What to work on:
You are asked to write out the full listing exactly as it stands.

Source material:
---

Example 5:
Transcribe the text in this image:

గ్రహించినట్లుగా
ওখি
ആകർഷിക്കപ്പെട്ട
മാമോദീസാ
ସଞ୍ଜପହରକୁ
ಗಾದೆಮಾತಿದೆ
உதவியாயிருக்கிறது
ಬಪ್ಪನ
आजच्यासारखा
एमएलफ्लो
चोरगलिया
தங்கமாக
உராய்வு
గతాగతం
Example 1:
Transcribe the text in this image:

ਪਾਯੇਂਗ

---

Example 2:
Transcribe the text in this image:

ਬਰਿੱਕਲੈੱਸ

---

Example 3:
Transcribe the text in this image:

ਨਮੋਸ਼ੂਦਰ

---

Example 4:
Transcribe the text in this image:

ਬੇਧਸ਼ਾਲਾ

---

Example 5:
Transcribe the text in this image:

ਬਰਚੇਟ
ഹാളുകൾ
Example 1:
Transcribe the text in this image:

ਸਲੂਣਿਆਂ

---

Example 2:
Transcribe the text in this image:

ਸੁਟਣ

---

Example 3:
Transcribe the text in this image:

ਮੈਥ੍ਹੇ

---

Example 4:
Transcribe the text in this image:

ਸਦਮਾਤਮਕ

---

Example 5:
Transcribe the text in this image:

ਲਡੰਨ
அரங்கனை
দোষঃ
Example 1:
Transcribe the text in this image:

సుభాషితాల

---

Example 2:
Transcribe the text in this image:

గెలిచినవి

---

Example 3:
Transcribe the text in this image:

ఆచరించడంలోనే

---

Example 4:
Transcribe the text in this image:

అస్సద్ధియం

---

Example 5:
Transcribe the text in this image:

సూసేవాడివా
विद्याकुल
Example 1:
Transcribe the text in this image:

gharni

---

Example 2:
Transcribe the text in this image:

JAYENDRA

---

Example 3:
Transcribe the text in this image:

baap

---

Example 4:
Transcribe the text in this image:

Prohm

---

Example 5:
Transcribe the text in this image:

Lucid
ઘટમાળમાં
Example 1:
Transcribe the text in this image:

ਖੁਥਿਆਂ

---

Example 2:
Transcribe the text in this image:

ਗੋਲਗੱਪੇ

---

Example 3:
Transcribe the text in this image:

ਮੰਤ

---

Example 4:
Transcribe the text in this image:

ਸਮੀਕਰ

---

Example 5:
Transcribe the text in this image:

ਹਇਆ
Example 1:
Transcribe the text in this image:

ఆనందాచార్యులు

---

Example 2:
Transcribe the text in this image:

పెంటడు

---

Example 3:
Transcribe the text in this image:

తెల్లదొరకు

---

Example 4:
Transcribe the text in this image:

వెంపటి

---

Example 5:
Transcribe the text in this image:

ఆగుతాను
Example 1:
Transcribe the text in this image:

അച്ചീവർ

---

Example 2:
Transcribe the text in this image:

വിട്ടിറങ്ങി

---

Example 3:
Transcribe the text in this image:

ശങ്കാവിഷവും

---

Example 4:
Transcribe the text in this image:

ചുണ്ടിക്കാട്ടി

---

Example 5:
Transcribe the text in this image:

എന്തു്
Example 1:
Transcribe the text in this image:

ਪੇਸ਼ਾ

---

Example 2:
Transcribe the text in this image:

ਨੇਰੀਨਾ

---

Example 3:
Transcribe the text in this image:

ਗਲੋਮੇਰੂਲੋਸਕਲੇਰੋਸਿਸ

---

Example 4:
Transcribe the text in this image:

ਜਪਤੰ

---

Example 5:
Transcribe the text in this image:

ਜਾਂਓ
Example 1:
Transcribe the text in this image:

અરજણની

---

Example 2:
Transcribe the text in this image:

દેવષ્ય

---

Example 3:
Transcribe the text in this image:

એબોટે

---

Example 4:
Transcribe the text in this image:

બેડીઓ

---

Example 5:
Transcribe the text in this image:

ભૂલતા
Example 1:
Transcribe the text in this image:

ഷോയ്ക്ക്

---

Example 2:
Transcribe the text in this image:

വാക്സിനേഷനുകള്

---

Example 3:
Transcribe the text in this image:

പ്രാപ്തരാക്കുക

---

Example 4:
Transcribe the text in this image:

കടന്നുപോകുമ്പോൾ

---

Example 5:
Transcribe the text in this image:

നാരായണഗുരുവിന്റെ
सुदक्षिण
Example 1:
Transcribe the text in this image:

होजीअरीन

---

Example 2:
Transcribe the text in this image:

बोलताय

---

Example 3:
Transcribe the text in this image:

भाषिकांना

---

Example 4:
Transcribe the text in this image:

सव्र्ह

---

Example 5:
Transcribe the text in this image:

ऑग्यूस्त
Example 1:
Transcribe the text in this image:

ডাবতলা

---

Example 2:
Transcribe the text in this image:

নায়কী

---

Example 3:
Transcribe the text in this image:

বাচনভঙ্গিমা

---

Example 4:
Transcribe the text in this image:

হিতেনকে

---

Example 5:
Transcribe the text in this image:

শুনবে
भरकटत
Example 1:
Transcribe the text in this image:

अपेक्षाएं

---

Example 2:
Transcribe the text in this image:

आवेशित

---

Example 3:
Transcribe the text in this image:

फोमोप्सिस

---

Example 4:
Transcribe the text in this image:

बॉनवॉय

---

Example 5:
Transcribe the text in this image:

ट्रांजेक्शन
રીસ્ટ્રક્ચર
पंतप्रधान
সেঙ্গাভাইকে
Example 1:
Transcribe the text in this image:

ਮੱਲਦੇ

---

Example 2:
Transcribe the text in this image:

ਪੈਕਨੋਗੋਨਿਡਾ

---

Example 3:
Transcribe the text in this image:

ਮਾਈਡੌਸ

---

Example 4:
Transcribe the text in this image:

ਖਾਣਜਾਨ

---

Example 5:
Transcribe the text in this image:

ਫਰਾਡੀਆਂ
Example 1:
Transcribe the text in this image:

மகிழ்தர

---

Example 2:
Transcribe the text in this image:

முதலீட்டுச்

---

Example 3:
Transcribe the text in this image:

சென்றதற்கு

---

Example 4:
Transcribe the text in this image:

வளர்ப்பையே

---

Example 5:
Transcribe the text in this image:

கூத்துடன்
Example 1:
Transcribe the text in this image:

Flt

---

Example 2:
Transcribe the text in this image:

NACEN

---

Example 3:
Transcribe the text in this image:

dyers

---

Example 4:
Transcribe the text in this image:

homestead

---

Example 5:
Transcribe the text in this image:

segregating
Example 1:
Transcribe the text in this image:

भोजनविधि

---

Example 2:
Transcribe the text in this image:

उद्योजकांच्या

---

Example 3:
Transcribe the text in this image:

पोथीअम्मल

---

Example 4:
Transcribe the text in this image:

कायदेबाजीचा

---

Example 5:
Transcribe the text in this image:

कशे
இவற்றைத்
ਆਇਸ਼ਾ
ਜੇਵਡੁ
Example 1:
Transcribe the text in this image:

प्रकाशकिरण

Exercise solution:
---

Example 5:
Transcribe the text in this image:

గ్రహించినట్లుగా
ওখি
ആകർഷിക്കപ്പെട്ട
മാമോദീസാ
ସଞ୍ଜପହରକୁ
ಗಾದೆಮಾತಿದೆ
உதவியாயிருக்கிறது
ಬಪ್ಪನ
आजच्यासारखा
एमएलफ्लो
चोरगलिया
தங்கமாக
உராய்வு
గతాగతం
Example 1:
Transcribe the text in this image:

ਪਾਯੇਂਗ

---

Example 2:
Transcribe the text in this image:

ਬਰਿੱਕਲੈੱਸ

---

Example 3:
Transcribe the text in this image:

ਨਮੋਸ਼ੂਦਰ

---

Example 4:
Transcribe the text in this image:

ਬੇਧਸ਼ਾਲਾ

---

Example 5:
Transcribe the text in this image:

ਬਰਚੇਟ
ഹാളുകൾ
Example 1:
Transcribe the text in this image:

ਸਲੂਣਿਆਂ

---

Example 2:
Transcribe the text in this image:

ਸੁਟਣ

---

Example 3:
Transcribe the text in this image:

ਮੈਥ੍ਹੇ

---

Example 4:
Transcribe the text in this image:

ਸਦਮਾਤਮਕ

---

Example 5:
Transcribe the text in this image:

ਲਡੰਨ
அரங்கனை
দোষঃ
Example 1:
Transcribe the text in this image:

సుభాషితాల

---

Example 2:
Transcribe the text in this image:

గెలిచినవి

---

Example 3:
Transcribe the text in this image:

ఆచరించడంలోనే

---

Example 4:
Transcribe the text in this image:

అస్సద్ధియం

---

Example 5:
Transcribe the text in this image:

సూసేవాడివా
विद्याकुल
Example 1:
Transcribe the text in this image:

gharni

---

Example 2:
Transcribe the text in this image:

JAYENDRA

---

Example 3:
Transcribe the text in this image:

baap

---

Example 4:
Transcribe the text in this image:

Prohm

---

Example 5:
Transcribe the text in this image:

Lucid
ઘટમાળમાં
Example 1:
Transcribe the text in this image:

ਖੁਥਿਆਂ

---

Example 2:
Transcribe the text in this image:

ਗੋਲਗੱਪੇ

---

Example 3:
Transcribe the text in this image:

ਮੰਤ

---

Example 4:
Transcribe the text in this image:

ਸਮੀਕਰ

---

Example 5:
Transcribe the text in this image:

ਹਇਆ
Example 1:
Transcribe the text in this image:

ఆనందాచార్యులు

---

Example 2:
Transcribe the text in this image:

పెంటడు

---

Example 3:
Transcribe the text in this image:

తెల్లదొరకు

---

Example 4:
Transcribe the text in this image:

వెంపటి

---

Example 5:
Transcribe the text in this image:

ఆగుతాను
Example 1:
Transcribe the text in this image:

അച്ചീവർ

---

Example 2:
Transcribe the text in this image:

വിട്ടിറങ്ങി

---

Example 3:
Transcribe the text in this image:

ശങ്കാവിഷവും

---

Example 4:
Transcribe the text in this image:

ചുണ്ടിക്കാട്ടി

---

Example 5:
Transcribe the text in this image:

എന്തു്
Example 1:
Transcribe the text in this image:

ਪੇਸ਼ਾ

---

Example 2:
Transcribe the text in this image:

ਨੇਰੀਨਾ

---

Example 3:
Transcribe the text in this image:

ਗਲੋਮੇਰੂਲੋਸਕਲੇਰੋਸਿਸ

---

Example 4:
Transcribe the text in this image:

ਜਪਤੰ

---

Example 5:
Transcribe the text in this image:

ਜਾਂਓ
Example 1:
Transcribe the text in this image:

અરજણની

---

Example 2:
Transcribe the text in this image:

દેવષ્ય

---

Example 3:
Transcribe the text in this image:

એબોટે

---

Example 4:
Transcribe the text in this image:

બેડીઓ

---

Example 5:
Transcribe the text in this image:

ભૂલતા
Example 1:
Transcribe the text in this image:

ഷോയ്ക്ക്

---

Example 2:
Transcribe the text in this image:

വാക്സിനേഷനുകള്

---

Example 3:
Transcribe the text in this image:

പ്രാപ്തരാക്കുക

---

Example 4:
Transcribe the text in this image:

കടന്നുപോകുമ്പോൾ

---

Example 5:
Transcribe the text in this image:

നാരായണഗുരുവിന്റെ
सुदक्षिण
Example 1:
Transcribe the text in this image:

होजीअरीन

---

Example 2:
Transcribe the text in this image:

बोलताय

---

Example 3:
Transcribe the text in this image:

भाषिकांना

---

Example 4:
Transcribe the text in this image:

सव्र्ह

---

Example 5:
Transcribe the text in this image:

ऑग्यूस्त
Example 1:
Transcribe the text in this image:

ডাবতলা

---

Example 2:
Transcribe the text in this image:

নায়কী

---

Example 3:
Transcribe the text in this image:

বাচনভঙ্গিমা

---

Example 4:
Transcribe the text in this image:

হিতেনকে

---

Example 5:
Transcribe the text in this image:

শুনবে
भरकटत
Example 1:
Transcribe the text in this image:

अपेक्षाएं

---

Example 2:
Transcribe the text in this image:

आवेशित

---

Example 3:
Transcribe the text in this image:

फोमोप्सिस

---

Example 4:
Transcribe the text in this image:

बॉनवॉय

---

Example 5:
Transcribe the text in this image:

ट्रांजेक्शन
રીસ્ટ્રક્ચર
पंतप्रधान
সেঙ্গাভাইকে
Example 1:
Transcribe the text in this image:

ਮੱਲਦੇ

---

Example 2:
Transcribe the text in this image:

ਪੈਕਨੋਗੋਨਿਡਾ

---

Example 3:
Transcribe the text in this image:

ਮਾਈਡੌਸ

---

Example 4:
Transcribe the text in this image:

ਖਾਣਜਾਨ

---

Example 5:
Transcribe the text in this image:

ਫਰਾਡੀਆਂ
Example 1:
Transcribe the text in this image:

மகிழ்தர

---

Example 2:
Transcribe the text in this image:

முதலீட்டுச்

---

Example 3:
Transcribe the text in this image:

சென்றதற்கு

---

Example 4:
Transcribe the text in this image:

வளர்ப்பையே

---

Example 5:
Transcribe the text in this image:

கூத்துடன்
Example 1:
Transcribe the text in this image:

Flt

---

Example 2:
Transcribe the text in this image:

NACEN

---

Example 3:
Transcribe the text in this image:

dyers

---

Example 4:
Transcribe the text in this image:

homestead

---

Example 5:
Transcribe the text in this image:

segregating
Example 1:
Transcribe the text in this image:

भोजनविधि

---

Example 2:
Transcribe the text in this image:

उद्योजकांच्या

---

Example 3:
Transcribe the text in this image:

पोथीअम्मल

---

Example 4:
Transcribe the text in this image:

कायदेबाजीचा

---

Example 5:
Transcribe the text in this image:

कशे
இவற்றைத்
ਆਇਸ਼ਾ
ਜੇਵਡੁ
Example 1:
Transcribe the text in this image:

प्रकाशकिरण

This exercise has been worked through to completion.